El mapa del pasado
El debate sobre la Democracia en el Nuevo Milenio, celebrado con motivo del XXV aniversario de EL PAÍS, fue bien resumido por los redactores de este periódico bajo la rúbrica de 'La democracia no tiene mapa'. Si algo quedó claro en dicho coloquio fue, en efecto, la dificultad para abordar los desafíos del futuro desde presupuestos anclados en prejuicios pretéritos y, sobre todo, en consideraciones que no tienen en cuenta la experiencia histórica. Sabemos ya con la suficiente contundencia cuáles son los factores que contribuyen a debilitar o erosionar a esta forma de gobierno, pero difícilmente podemos ir más allá de la especificación de ciertos valores y reglas procedimentales cuando ansiamos concretarla. Y son también innumerables las lecturas que pueden hacerse de sus carencias y problemas según las particularidades del contexto desde el que es observada. Los latinoamericanos no acaban de entender, por ejemplo, por qué la democracia no genera necesariamente más redistribución de los recursos o una mayor gobernabilidad, y los europeos advierten con cierto espanto cómo en muchos países la implantación de elecciones competitivas no presupone necesariamente el respeto de las instituciones y valores fundamentales del Estado de derecho.

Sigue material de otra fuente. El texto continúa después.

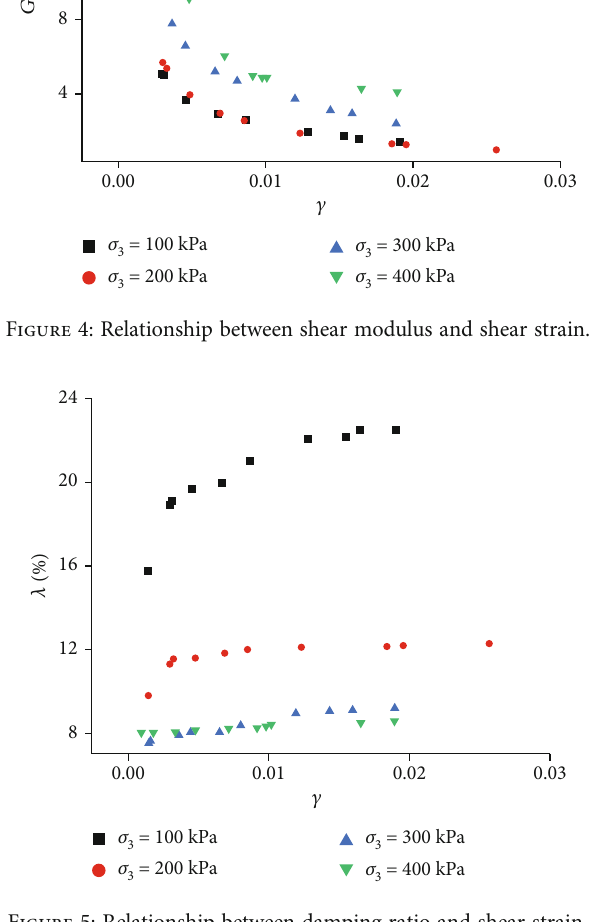
Figure 5: Relationship between damping ratio and shear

Desde todos los lados se coincide, sin embargo, en la necesidad de conciliar sus principios, prácticas e instituciones fundamentales con la realidad tal y como se presenta a inicios de este nuevo siglo. No con las sombras del pasado o con ideologías que tuvieron su sentido en un contexto bien distinto del actual. Sorprende, por tanto, que Arzalluz e Ibarretxe reclamen la legitimidad de su propuesta soberanista en el hecho de que ya fuera defendida por su partido desde sus orígenes hace más de un siglo. No es nada nuevo, se nos dice, sino un principio que ha sido capaz de imponerse al paso del tiempo. La tesis implícita, tan cara al nacionalismo, es que todo Estado que no se adapta a una previa homogeneidad cultural es necesariamente artificial, y que los pueblos tienen determinadas esencias que permanecen inalterables en el tiempo. Sólo éstos serían auténticamente naturales. Se da así la paradoja de que aquellas comunidades que se supone que tienen su origen en complejos procesos históricos queden luego blindadas frente a la evolución de la propia historia.
A nadie se le escapa que el nacionalismo, todo nacionalismo, es una ideología que tiende a recurrir al pasado para afianzar lo que es en realidad un proyecto de futuro. Esa creación de identidades con vocación de permanencia sólo deviene posible mediante un uso activo de la vía administrativa, y pocos nacionalismos han sido tan pertinaces en la aplicación de este tipo de medidas como el nacionalismo vasco. No parece, pues, que dicho sentimiento hunda sus raíces en la naturaleza y se despliegue espontáneamente. Las identidades nacionales se imbuyen y se crean, no emanan de modo natural y mecánico del espíritu de los pueblos. Ni tampoco se manifiestan de la misma forma e intensidad en los mismos territorios o épocas históricas. Participan de la esencial contingencia e historicidad de todo lo humano. Por todo ello no deja de ser irónico que un concepto promovido por un partido hace más de un siglo pueda ser trasladado sin más, con su mismo contenido semántico, a las condiciones del nuevo siglo. Como si ese mapa que los padres fundadores levantaron a partir de una situación histórica tan radicalmente distinta pudiera servir para orientarnos en estas nuevas circunstancias.
Nadie pone en duda que la legitimidad de las decisiones políticas no se consume en la mera existencia de un proceso de decisión democrática; es preciso también que quien participa en su gestación y se somete a ellas posea un común sentimiento de pertenencia. Esto, y no otra cosa, es lo que justifica el principio de autodeterminación. Bajo las condiciones de la sociedad vasca actual, con tan complejo y sutil juego de lealtades e identidades, es difícil pensar, sin embargo, en una realización más plena de este principio que a través del Estatuto de Autonomía. Al menos se corresponde con una orografía real, no con el paisaje imaginado desde las brumas del romanticismo decimonónico.